Taking the listing below, restate word for word each line from the line with "right hip: (591, 531)" to the line with "right elbow: (692, 692)", ends included, and stop there.

Dataset content -
──────────

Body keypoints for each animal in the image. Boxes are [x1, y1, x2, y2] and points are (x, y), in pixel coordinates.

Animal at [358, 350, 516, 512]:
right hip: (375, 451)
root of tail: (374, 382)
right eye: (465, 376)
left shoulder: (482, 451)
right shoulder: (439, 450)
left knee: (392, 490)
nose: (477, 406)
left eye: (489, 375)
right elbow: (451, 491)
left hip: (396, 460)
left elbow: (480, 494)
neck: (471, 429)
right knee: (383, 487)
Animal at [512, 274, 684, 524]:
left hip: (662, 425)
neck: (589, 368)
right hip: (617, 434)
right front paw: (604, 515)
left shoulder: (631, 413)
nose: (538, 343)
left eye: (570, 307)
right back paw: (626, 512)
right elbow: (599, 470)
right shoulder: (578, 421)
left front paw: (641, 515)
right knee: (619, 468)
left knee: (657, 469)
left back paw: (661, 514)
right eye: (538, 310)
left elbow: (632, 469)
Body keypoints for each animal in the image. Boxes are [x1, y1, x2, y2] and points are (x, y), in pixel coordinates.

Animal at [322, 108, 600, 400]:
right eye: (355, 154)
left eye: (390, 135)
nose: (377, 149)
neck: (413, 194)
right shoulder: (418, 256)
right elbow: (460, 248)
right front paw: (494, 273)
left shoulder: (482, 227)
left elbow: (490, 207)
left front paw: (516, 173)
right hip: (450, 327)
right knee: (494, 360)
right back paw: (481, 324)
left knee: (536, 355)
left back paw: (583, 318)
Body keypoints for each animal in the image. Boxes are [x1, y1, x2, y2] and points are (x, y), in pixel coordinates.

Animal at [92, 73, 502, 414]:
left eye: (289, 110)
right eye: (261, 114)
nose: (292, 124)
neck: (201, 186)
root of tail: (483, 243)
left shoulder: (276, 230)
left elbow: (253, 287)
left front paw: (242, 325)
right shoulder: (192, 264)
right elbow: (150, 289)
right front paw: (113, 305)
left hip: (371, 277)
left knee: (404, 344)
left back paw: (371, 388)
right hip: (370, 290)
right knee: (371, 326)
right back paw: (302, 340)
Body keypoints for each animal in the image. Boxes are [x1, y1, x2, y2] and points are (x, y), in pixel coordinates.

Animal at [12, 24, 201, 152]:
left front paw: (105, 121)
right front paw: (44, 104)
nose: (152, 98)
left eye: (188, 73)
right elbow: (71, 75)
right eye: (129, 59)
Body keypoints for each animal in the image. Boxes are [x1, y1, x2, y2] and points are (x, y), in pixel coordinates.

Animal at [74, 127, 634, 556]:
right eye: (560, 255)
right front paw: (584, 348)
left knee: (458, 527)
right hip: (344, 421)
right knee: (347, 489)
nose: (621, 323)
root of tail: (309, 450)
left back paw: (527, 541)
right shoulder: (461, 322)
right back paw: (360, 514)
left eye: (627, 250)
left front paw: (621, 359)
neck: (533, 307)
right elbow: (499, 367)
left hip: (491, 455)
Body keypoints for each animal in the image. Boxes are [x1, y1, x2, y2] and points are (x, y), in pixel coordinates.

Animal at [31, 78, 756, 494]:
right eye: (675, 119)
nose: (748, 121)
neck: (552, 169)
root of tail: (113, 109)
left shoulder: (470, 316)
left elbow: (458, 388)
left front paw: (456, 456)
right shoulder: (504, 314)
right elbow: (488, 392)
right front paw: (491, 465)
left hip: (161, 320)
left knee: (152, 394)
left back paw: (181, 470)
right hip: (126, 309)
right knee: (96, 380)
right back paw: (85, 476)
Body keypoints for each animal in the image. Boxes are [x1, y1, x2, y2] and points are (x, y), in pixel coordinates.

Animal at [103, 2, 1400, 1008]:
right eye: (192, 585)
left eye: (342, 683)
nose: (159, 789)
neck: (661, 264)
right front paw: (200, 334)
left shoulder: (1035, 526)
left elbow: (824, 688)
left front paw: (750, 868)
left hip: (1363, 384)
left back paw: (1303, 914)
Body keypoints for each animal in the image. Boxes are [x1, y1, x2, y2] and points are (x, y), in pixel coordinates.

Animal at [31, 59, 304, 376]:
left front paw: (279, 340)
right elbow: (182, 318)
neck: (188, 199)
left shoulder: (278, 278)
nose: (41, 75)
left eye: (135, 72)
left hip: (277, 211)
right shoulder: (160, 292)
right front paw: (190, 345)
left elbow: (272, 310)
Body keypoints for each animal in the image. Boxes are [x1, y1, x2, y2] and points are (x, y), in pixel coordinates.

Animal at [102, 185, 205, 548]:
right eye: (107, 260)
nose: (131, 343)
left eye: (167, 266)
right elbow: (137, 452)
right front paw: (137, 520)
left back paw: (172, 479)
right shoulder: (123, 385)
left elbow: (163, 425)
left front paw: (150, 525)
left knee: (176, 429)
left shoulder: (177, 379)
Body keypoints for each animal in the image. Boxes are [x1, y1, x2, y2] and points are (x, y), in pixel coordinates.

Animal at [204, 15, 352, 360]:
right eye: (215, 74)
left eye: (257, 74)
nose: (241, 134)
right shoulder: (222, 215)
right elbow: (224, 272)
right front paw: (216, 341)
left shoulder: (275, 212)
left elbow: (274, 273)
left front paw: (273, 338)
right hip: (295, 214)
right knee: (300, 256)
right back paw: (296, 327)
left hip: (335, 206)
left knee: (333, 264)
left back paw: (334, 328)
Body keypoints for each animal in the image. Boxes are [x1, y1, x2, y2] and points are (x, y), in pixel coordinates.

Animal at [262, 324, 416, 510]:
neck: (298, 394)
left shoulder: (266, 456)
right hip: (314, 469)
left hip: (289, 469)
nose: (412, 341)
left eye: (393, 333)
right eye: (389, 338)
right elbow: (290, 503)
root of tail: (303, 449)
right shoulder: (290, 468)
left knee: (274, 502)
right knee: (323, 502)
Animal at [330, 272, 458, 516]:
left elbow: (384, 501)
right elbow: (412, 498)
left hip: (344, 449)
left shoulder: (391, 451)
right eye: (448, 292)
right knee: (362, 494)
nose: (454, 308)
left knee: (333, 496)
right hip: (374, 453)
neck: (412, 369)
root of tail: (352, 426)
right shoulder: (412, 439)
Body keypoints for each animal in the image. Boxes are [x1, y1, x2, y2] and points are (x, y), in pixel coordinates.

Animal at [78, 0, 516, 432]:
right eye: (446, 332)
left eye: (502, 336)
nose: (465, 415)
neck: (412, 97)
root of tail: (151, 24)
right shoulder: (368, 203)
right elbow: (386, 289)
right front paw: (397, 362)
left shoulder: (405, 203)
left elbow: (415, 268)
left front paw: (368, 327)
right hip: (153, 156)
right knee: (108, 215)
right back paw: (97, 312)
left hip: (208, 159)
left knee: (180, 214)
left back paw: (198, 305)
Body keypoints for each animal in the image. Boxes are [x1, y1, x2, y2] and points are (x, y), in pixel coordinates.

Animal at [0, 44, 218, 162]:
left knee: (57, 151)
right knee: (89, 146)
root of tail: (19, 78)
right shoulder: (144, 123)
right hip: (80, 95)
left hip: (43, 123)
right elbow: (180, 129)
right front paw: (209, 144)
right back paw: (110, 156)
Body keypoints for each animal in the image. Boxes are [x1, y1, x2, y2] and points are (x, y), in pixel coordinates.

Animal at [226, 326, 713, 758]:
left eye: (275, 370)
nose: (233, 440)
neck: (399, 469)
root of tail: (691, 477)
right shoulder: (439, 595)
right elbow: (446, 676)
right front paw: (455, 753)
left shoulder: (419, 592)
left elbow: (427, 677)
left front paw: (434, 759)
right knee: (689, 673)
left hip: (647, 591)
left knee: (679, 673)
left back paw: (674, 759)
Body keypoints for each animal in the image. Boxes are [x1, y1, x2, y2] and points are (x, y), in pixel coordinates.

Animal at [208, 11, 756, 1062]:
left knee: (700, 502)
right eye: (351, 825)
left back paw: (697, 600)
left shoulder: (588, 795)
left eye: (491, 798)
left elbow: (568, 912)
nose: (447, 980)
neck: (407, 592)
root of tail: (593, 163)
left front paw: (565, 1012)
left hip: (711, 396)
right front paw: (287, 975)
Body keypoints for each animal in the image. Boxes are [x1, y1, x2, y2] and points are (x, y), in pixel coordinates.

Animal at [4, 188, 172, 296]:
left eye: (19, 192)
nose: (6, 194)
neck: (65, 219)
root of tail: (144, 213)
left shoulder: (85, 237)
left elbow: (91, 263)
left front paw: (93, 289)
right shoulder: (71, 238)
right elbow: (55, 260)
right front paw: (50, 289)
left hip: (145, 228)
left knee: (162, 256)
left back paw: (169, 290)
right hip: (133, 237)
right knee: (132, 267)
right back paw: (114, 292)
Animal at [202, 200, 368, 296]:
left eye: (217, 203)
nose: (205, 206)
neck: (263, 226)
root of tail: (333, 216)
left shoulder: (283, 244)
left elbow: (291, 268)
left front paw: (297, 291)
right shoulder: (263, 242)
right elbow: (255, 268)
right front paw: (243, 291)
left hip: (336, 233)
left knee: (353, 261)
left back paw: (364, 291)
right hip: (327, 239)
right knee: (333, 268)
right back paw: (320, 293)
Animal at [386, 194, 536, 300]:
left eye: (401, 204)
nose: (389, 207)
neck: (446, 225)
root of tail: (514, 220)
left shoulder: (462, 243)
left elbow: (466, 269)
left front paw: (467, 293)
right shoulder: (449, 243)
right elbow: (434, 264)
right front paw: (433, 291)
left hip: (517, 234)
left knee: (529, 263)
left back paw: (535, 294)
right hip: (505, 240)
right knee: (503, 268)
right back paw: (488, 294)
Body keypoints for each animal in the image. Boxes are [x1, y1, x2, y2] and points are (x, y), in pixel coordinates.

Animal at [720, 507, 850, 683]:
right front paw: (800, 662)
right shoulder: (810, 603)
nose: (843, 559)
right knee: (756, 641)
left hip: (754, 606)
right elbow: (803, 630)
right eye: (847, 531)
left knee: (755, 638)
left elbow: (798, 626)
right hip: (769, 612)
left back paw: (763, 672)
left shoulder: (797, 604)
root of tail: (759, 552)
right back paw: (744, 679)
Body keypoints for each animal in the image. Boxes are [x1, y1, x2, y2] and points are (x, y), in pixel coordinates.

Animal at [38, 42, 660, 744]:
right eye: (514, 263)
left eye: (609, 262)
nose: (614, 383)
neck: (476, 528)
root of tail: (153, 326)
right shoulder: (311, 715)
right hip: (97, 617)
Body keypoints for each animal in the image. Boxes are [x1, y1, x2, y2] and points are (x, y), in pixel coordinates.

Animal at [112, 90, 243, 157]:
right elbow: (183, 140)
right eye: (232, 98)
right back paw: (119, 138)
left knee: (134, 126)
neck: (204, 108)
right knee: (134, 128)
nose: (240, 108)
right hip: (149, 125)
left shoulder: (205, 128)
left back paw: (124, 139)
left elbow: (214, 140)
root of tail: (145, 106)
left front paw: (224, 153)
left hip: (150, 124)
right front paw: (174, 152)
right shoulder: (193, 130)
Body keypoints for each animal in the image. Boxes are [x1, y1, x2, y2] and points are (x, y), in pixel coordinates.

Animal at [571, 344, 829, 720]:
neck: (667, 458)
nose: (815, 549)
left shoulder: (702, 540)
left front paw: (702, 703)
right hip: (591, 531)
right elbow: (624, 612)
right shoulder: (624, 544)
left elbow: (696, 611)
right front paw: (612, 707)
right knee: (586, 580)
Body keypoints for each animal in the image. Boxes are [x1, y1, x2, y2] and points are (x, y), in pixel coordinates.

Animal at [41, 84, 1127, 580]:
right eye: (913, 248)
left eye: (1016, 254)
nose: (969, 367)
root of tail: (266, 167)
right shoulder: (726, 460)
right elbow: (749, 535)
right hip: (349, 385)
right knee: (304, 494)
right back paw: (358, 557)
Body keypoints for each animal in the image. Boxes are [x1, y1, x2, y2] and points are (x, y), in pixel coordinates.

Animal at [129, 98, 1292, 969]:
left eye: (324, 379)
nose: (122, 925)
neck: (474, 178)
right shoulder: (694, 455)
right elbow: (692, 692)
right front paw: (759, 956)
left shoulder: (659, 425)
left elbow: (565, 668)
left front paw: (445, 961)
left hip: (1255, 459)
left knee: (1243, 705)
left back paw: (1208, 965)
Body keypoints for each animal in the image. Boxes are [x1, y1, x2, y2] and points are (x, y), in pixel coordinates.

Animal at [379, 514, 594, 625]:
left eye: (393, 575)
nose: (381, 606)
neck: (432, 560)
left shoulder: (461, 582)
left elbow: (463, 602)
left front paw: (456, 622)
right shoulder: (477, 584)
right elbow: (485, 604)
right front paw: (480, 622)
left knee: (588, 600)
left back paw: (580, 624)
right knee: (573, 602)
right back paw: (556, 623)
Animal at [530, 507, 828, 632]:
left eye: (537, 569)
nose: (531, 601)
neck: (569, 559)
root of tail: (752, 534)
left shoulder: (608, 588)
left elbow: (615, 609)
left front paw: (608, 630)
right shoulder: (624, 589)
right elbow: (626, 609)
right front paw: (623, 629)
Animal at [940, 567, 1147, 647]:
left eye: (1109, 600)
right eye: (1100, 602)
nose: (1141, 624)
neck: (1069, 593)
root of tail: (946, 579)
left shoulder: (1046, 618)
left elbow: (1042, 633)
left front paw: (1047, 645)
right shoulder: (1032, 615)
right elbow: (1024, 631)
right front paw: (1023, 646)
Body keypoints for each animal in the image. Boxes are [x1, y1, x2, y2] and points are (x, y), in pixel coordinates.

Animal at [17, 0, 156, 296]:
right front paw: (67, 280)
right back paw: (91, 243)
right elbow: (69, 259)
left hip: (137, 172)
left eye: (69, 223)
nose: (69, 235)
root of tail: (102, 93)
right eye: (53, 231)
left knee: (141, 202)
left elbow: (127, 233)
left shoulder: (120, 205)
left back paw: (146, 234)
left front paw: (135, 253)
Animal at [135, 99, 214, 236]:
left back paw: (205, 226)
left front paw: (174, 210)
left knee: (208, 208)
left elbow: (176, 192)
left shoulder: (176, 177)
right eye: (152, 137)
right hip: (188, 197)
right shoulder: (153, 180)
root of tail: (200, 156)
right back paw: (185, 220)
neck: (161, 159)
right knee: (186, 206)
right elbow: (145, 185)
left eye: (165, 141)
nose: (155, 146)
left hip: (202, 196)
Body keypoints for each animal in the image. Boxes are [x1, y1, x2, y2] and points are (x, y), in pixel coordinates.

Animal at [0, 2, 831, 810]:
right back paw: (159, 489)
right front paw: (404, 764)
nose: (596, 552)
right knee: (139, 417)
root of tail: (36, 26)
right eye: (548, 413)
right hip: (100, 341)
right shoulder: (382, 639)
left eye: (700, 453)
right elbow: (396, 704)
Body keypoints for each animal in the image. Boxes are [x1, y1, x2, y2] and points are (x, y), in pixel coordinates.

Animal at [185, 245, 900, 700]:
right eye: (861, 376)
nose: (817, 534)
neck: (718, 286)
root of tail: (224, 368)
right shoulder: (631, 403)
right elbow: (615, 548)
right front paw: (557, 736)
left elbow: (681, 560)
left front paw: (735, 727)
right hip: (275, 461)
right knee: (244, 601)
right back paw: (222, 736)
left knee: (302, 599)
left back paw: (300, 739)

──────────

Output of the task -
right hip: (591, 531)
right elbow: (624, 612)
right shoulder: (624, 544)
left elbow: (696, 611)
right front paw: (612, 707)
right knee: (586, 580)
Body keypoints for each animal in the image. Boxes are [x1, y1, x2, y2] and points are (x, y), in pixel coordinates.

Animal at [41, 84, 1127, 580]:
right eye: (913, 248)
left eye: (1016, 254)
nose: (969, 367)
root of tail: (266, 167)
right shoulder: (726, 460)
right elbow: (749, 535)
right hip: (349, 385)
right knee: (304, 494)
right back paw: (358, 557)
Body keypoints for each animal in the image. Boxes are [x1, y1, x2, y2] and points are (x, y), in pixel coordinates.

Animal at [129, 98, 1292, 969]:
left eye: (324, 379)
nose: (122, 925)
neck: (474, 178)
right shoulder: (694, 455)
right elbow: (692, 692)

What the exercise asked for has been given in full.